5.  Distributed topology support – Data deduplication delivers benefits throughout a distributed enterprise, not just in a single data center.  A solution that includes replication and multiple levels of deduplication can achieve maximum benefits from the technology.  The solution should only require minimal bandwidth for the central site to determine whether the remote data is contained in the central repository.  Only unique data across all sites should be replicated to the central site and subsequently to the disaster recovery (DR) site, to avoid excessive bandwidth requirements.

6.  Highly available deduplication repository – It is extremely important to create a highly available deduplication repository.  Since a very large amount of data has been consolidated in one location, risk tolerance for data loss is very low.  Access to the deduplicated data repository is critical and should not be vulnerable to a single point of failure.  The solution should have failover capability in the event of a node failure. Even if multiple nodes in a cluster fail, the company must be able to continue to recover its data and respond to the business.

7.  Efficiency and effectiveness – File-based deduplication approaches do not reduce storage capacity requirements as much as those that analyze data at a sub-file or block level.  Consider, for example, changing a single line in a 4-megabyte presentation.  In a file-based solution, the entire file must be stored, doubling the storage required.  If the presentation is sent to multiple people, as presentations often are, the negative effects multiply.  Most sub-file deduplication processes use some sort of “chunking” method to break up a large amount of data, such as a virtual tape cartridge, into smaller-sized pieces to search for duplicate data.  Larger chunks of data can be processed at a faster rate, but less duplication is detected.

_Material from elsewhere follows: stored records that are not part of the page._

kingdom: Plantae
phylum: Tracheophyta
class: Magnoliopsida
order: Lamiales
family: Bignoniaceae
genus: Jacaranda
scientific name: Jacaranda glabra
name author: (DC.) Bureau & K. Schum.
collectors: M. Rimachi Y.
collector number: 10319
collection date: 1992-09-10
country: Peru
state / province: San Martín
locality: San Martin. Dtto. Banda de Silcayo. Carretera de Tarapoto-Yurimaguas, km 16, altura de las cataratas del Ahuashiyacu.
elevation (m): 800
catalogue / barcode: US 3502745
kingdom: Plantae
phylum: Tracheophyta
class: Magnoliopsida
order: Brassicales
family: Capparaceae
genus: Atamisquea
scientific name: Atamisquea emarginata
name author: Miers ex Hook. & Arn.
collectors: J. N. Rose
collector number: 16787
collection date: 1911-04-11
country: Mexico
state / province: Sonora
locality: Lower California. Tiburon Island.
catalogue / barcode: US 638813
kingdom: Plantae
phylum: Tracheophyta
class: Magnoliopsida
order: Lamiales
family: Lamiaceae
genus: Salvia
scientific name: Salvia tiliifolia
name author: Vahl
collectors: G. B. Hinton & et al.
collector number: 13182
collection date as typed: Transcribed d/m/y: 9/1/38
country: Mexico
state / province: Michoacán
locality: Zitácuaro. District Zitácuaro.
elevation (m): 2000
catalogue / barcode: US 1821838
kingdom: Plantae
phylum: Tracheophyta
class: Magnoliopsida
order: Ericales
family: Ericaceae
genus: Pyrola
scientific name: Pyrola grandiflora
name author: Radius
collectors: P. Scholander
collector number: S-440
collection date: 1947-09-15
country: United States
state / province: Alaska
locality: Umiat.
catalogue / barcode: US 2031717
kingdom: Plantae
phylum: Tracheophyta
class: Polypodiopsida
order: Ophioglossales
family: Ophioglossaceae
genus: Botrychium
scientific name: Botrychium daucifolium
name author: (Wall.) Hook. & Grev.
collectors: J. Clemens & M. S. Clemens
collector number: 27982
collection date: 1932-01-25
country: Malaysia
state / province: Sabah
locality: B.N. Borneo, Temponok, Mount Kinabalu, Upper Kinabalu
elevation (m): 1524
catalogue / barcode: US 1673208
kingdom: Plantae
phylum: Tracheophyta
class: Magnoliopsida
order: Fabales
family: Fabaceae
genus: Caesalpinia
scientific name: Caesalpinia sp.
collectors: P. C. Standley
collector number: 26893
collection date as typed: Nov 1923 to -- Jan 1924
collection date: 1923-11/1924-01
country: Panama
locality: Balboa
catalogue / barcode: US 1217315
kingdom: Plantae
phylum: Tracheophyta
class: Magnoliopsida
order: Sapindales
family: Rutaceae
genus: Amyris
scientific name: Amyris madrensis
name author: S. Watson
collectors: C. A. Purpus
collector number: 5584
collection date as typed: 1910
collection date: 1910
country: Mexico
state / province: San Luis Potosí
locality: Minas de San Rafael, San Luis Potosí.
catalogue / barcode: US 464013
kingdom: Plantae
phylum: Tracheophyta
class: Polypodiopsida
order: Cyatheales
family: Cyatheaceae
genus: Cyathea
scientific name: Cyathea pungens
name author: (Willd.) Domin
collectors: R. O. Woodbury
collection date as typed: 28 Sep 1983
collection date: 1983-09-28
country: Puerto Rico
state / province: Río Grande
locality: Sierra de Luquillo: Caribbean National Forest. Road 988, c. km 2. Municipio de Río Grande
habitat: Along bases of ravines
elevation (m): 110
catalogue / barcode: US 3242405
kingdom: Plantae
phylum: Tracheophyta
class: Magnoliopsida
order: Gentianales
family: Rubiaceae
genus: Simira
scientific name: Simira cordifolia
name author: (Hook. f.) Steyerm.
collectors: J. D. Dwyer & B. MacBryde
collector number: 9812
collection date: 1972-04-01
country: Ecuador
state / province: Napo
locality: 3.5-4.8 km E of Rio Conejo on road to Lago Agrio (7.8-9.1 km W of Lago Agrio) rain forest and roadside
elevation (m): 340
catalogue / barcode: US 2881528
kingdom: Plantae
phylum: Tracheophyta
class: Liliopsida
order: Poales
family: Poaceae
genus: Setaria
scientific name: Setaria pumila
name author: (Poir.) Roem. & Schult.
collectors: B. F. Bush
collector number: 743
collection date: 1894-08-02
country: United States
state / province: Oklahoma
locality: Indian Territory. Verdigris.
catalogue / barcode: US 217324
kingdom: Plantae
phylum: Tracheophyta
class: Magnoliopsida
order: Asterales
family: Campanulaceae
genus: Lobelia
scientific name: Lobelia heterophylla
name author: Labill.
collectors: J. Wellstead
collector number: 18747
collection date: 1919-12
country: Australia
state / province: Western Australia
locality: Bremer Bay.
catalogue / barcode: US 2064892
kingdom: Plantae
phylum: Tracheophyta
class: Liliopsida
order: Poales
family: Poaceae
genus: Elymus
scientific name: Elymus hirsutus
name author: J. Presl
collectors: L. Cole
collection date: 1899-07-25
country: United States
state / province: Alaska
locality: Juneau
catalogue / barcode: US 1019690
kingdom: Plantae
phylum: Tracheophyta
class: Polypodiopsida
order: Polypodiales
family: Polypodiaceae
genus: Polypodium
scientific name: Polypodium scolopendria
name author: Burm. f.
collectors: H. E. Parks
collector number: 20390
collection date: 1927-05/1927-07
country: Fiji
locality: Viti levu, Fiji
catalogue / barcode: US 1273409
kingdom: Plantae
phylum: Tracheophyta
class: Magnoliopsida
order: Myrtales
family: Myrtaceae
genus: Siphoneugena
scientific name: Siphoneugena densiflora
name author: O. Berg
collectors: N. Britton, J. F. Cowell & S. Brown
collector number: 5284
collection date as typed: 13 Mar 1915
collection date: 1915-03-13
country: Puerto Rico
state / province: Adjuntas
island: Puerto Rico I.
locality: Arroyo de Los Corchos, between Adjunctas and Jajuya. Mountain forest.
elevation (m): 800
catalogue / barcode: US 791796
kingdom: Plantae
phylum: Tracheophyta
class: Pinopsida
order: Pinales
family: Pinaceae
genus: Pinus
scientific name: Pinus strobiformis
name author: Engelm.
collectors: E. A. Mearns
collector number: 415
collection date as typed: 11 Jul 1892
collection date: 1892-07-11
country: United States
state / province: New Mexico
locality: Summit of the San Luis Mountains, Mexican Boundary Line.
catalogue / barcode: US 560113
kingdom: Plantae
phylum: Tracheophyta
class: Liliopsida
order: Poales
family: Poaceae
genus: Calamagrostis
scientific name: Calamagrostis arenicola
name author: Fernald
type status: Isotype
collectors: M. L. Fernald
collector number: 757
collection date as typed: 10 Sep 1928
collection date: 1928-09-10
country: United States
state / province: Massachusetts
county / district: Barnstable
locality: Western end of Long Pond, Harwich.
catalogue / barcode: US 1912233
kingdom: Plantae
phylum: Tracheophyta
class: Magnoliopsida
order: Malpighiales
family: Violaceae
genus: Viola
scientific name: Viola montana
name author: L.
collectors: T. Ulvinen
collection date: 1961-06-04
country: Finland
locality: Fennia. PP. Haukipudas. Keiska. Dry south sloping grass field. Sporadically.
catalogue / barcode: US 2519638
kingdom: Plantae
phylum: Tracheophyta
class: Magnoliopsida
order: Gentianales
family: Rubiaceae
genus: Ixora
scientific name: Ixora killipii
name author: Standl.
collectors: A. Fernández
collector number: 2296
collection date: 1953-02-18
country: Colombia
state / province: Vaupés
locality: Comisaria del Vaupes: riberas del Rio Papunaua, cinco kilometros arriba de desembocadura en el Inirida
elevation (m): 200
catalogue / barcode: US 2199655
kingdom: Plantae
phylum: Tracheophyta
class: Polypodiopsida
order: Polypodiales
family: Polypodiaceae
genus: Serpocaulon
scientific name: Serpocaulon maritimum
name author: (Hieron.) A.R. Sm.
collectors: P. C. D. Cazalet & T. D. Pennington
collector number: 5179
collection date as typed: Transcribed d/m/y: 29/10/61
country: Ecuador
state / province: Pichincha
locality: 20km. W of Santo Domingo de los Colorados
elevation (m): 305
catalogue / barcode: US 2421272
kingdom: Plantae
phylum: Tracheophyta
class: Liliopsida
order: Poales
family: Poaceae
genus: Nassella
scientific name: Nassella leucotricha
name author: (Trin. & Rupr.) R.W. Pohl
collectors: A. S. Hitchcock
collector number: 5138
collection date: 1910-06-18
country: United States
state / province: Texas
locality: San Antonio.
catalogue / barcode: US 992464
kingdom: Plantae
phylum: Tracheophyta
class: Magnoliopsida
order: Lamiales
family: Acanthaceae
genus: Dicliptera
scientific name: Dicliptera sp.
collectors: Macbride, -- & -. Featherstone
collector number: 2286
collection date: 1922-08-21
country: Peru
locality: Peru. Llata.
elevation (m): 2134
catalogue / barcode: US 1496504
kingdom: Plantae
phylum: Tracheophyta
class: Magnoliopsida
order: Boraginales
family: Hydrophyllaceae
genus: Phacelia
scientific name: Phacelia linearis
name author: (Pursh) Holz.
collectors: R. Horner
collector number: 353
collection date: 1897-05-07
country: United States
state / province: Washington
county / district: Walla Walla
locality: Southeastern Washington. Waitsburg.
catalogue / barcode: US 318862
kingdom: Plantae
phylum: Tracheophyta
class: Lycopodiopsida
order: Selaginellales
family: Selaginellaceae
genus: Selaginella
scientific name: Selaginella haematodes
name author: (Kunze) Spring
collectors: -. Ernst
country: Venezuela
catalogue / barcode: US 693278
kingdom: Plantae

It’s easier to detect more duplication in smaller chunks, but the overhead to scan the data is much higher.

If the “chunking” begins at the beginning of a tape (or data stream in other implementations), the deduplication process can be fooled by the metadata created by the backup software, even if the file is unchanged.  However, if the solution can segregate the metadata and look for duplication in chunks within actual data files, the duplication detection will be much higher.

Some solutions even adjust chunk size based on information gleaned from the data formats.  The combination of these techniques can lead to a 30 to 40 percent increase in the amount of duplicate data detected.  This can have a major impact on the cost-effectiveness of the solution.


Fadi Albatal is the senior director of product marketing at FalconStor Software.  With over 12 years of senior level management in the IT market, Albatal has substantial experience with large scale storage systems.